Limites da Sedução [Parte 2]

-Mas… - tentei contrapor.
-Shhhhh. – Fez-me sinal de silêncio. – Não tens razão, não tentes ganhá-la quando não a tens… Sabes? Poderia dizer que eras apenas mais uma peça vulgar mas aí estaria a rebaixar-te ao nível dos outros, és mais do que isso, és a rainha deste jogo de xadrez e com as tuas atitudes, com as tuas “jogadas” quase punhas o rei em xeque!
Uma lágrima solitária rolou-me pela face, quando o sermão cessou, e parou na mão dele, nem sei porque chorava… Seria este o peso da desilusão? A culpa que sentimos quando desiludimos alguém de que gostamos tanto… Sem nenhum aviso, sem qualquer tipo de sinal senti a mão dele a aproximar lentamente a minha cara e passado uns segundos tive o prazer de sentir os lábios de Akira colados aos meus… O meu coração acelerara e todo o meu corpo se aqueceu, os lábios dele estavam tão quentes… tão doces… tão apaixonantes... e eu estava tão presa a ele… Ele beijava-me duma maneira que me seduzia, me tirava as forças e colocava totalmente a sua mercê. Mas perguntava-me… Que pretenderia ele com aquilo?
Levou a boca ao meu ouvido e murmurou numa voz sedutora tão própria dele:
-Faz as tuas malas. Tens uma hora para deixar esta casa…

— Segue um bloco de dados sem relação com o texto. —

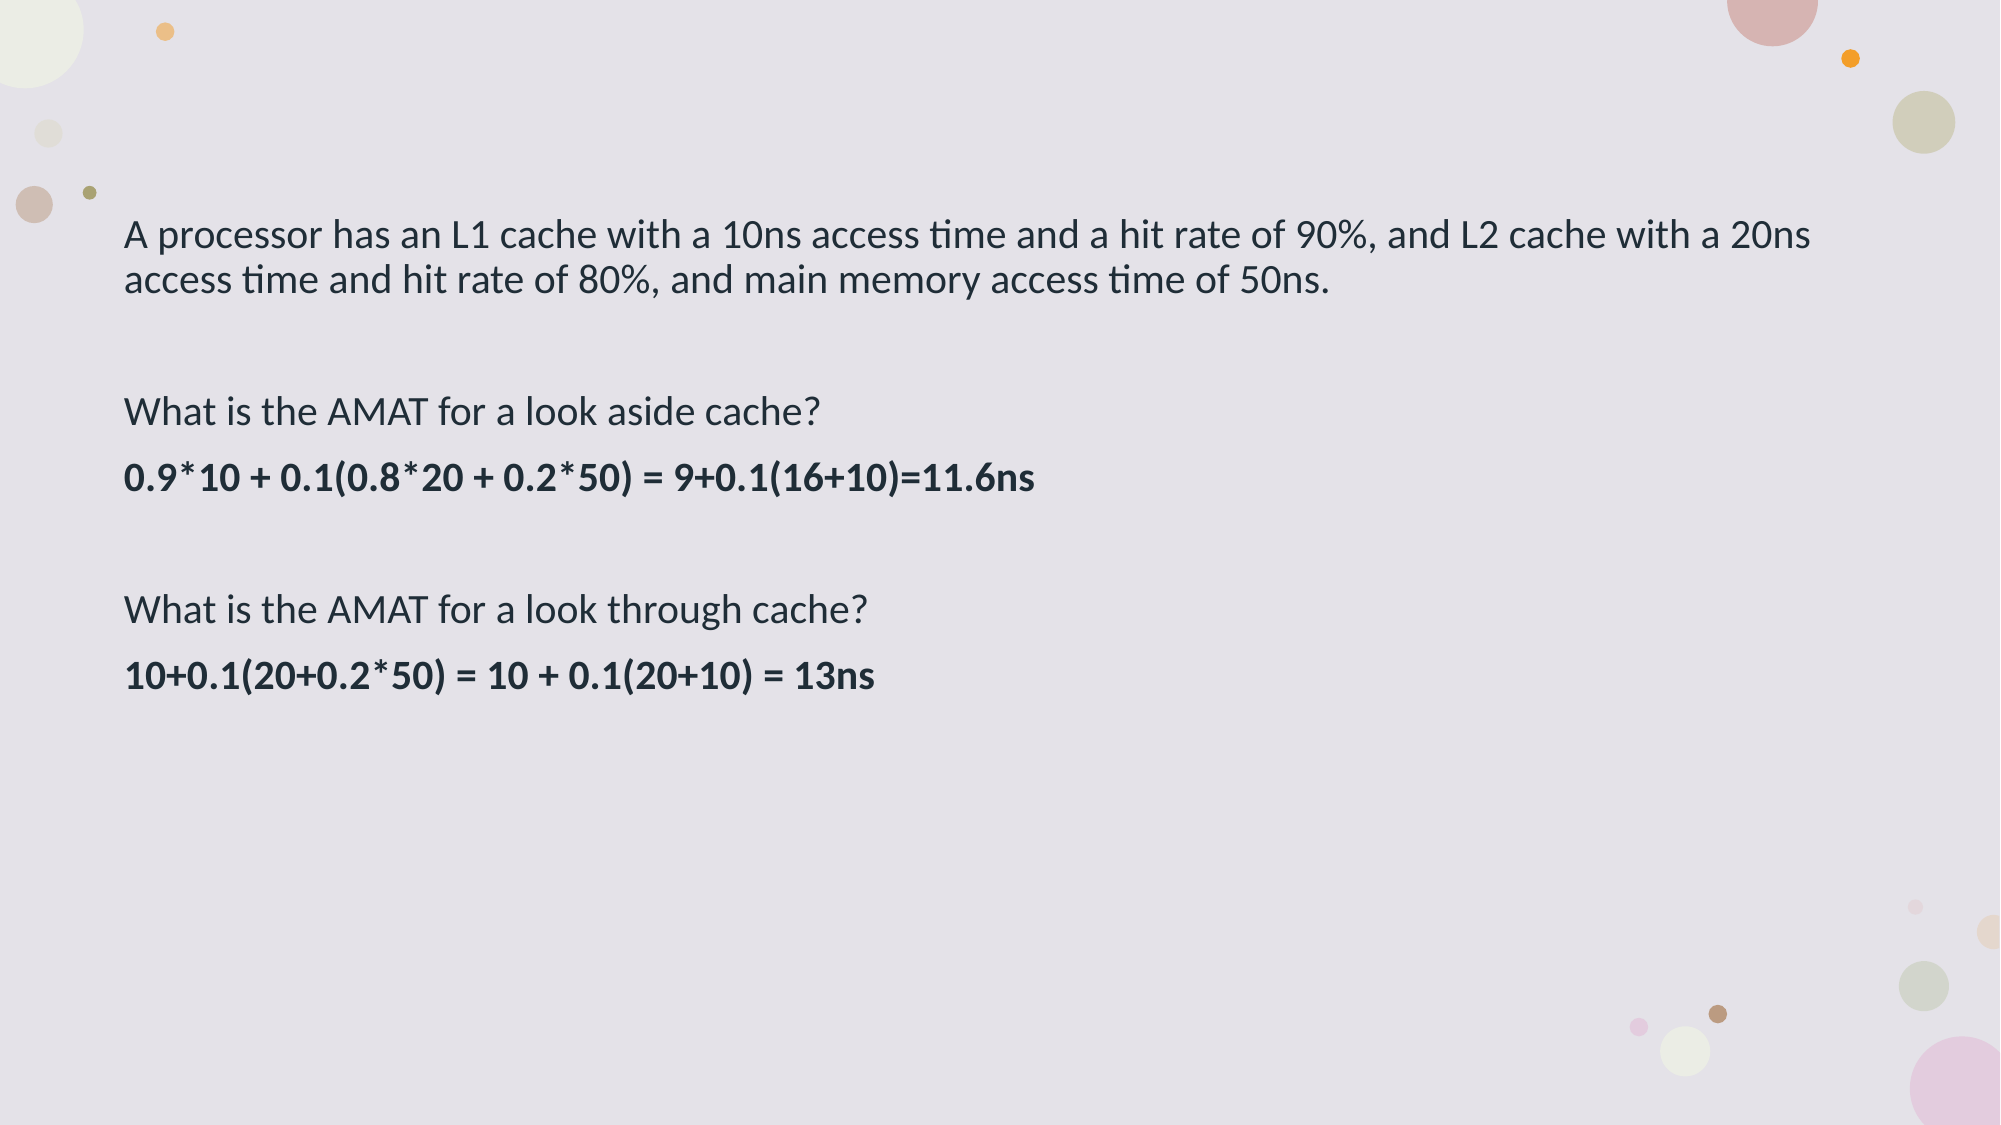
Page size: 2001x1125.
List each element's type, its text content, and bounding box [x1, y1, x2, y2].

list A processor has an L1 cache with a 10ns access time and a hit rate of 90%, and L2 cache with a 20ns access time and hit rate of 80%, and main memory access time of 50ns. What is the AMAT for a look aside cache? 0.9*10 + 0.1(0.8*20 + 0.2*50) = 9+0.1(16+10)=11.6ns What is the AMAT for a look through cache? 10+0.1(20+0.2*50) = 10 + 0.1(20+10) = 13ns [108, 205, 1858, 920]
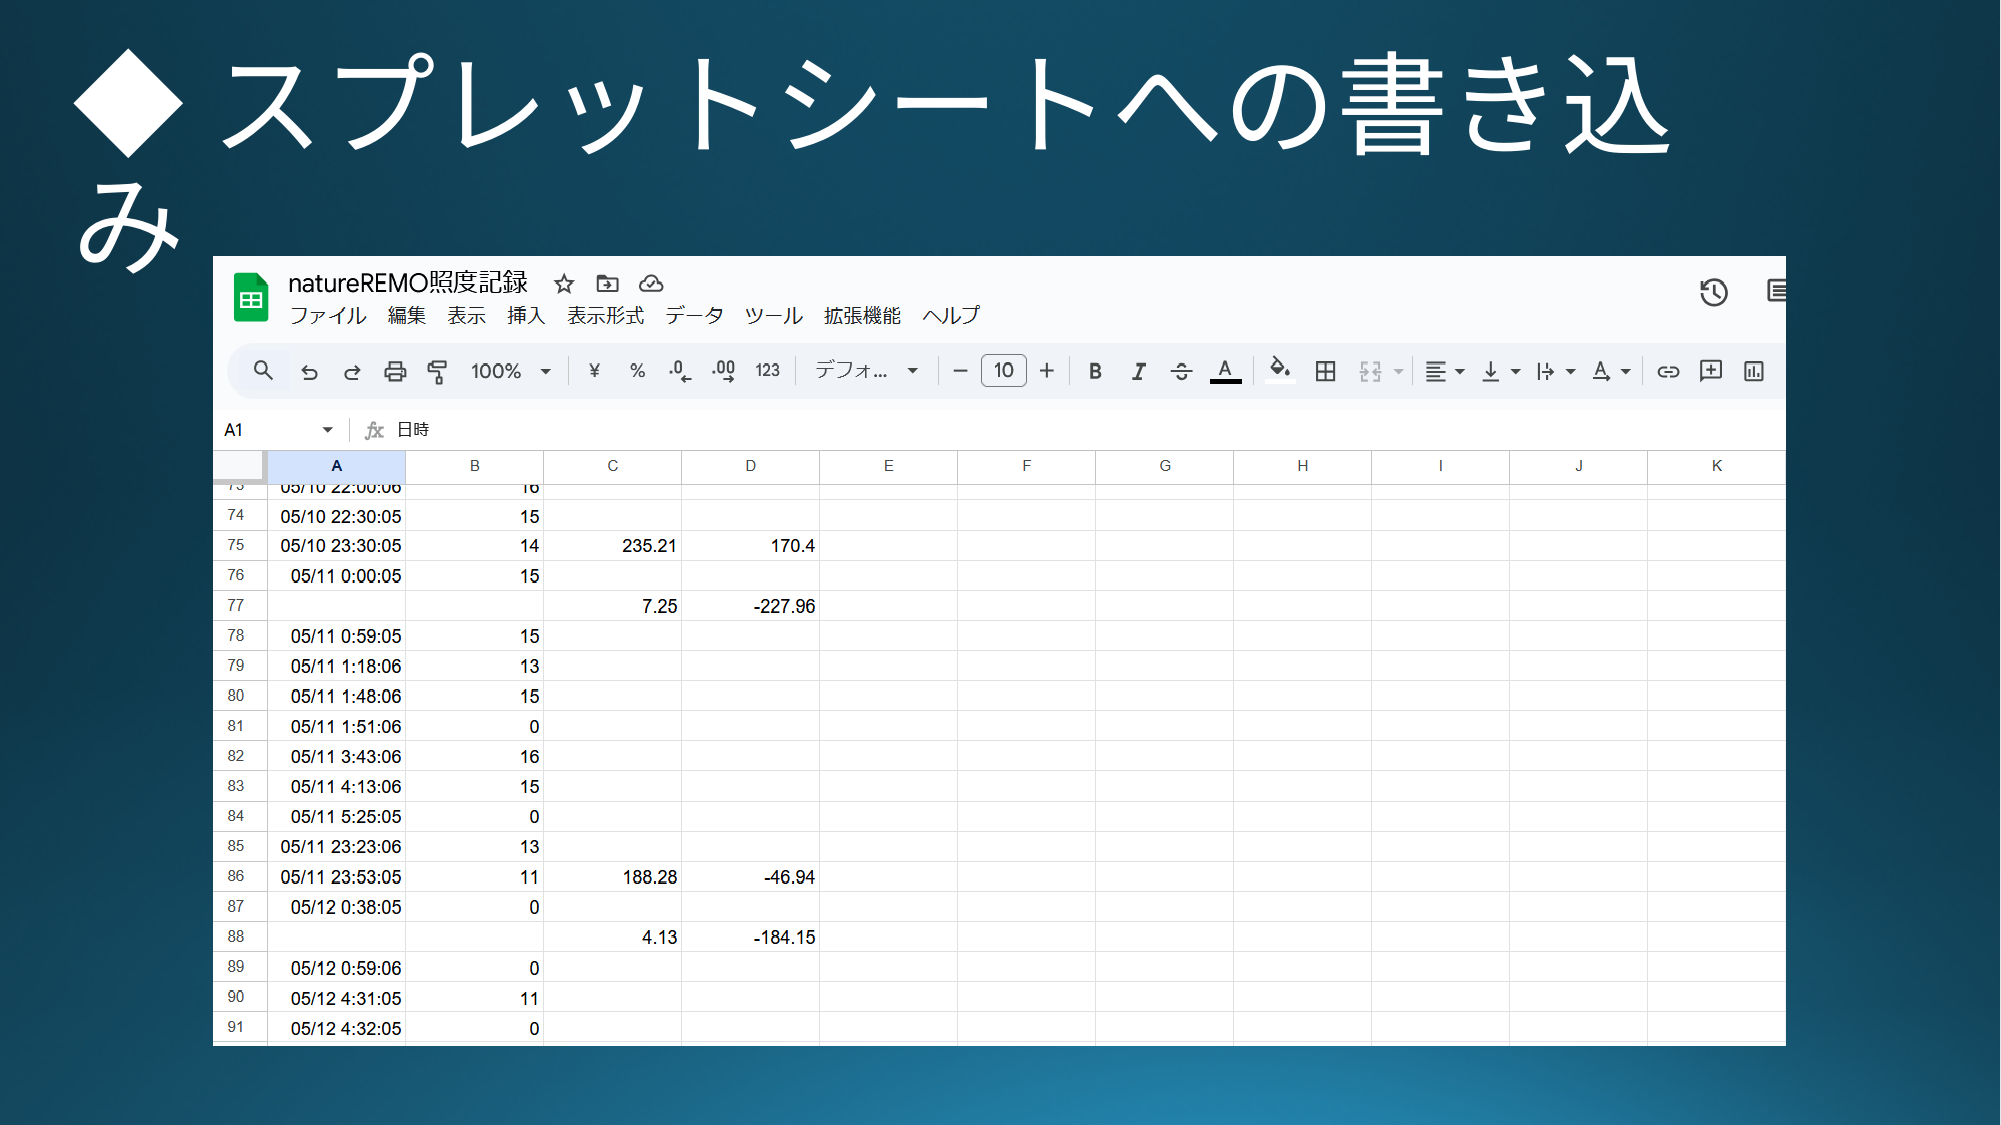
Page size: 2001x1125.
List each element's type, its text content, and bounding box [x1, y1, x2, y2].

title ◆スプレットシートへの書き込み [56, 62, 1780, 280]
picture [0, 0, 2001, 1125]
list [213, 256, 1786, 1046]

Ele permaneceu agarrado a mim, com uma mão na cintura e outra na nuca, enquanto eu estava em choque! Esperava ouvir outra coisa, outras palavras com outra sonoridade, mas quando ouvi aquelas o meu coração falhou uma batida e quase ameaçou saltar-me do peito, senti-me atordoada, tonta… Estava a ser expulsa de casa pelo rapaz que um dia dissera proteger-me, pelo rapaz que um dia dissera não me deixar sozinha após a morte do meu irmão, pelo mesmo rapaz que estava agora mesmo a minha frente agarrado a mim num misto de prazer e sedução.
-O quê? – interroguei ainda prisioneiras dos seus braços.
-É exactamente o que ouviste… - continuou em voz calma e sensual, tentando enrolar-me em cada palavra, como só ele sabia fazer. – Se não saíres serei obrigado a tomar… - hesitou um pouco. – medidas mais drásticas.
Algumas lágrimas teimavam em vidrar-me os olhos mas tinha de ser forte… Não podia mostrar o quão dependente estava.
-Mas… Mas… - tentei expressar algo que mostrasse o meu desagrado, a minha discordância mas estava totalmente bloqueada… Aquela seria uma jogada inteligente, uma jogada perfeita, se não fosse contra uma peça do mesmo campo de batalha. – Para onde irei? Não tenho casa… Vais-me deixar na rua? – esforcei-me para demonstrar o meu desespero.
-Para onde vais? – repetiu ele com um certo tom irónico. – Não sei nem me interessa querida. – sussurrou ao meu ouvido antes de me largar e se afastar.
Deslocou-se até a outra ponta do quarto, ao pé da porta, e parou para me mirar mais uma vez.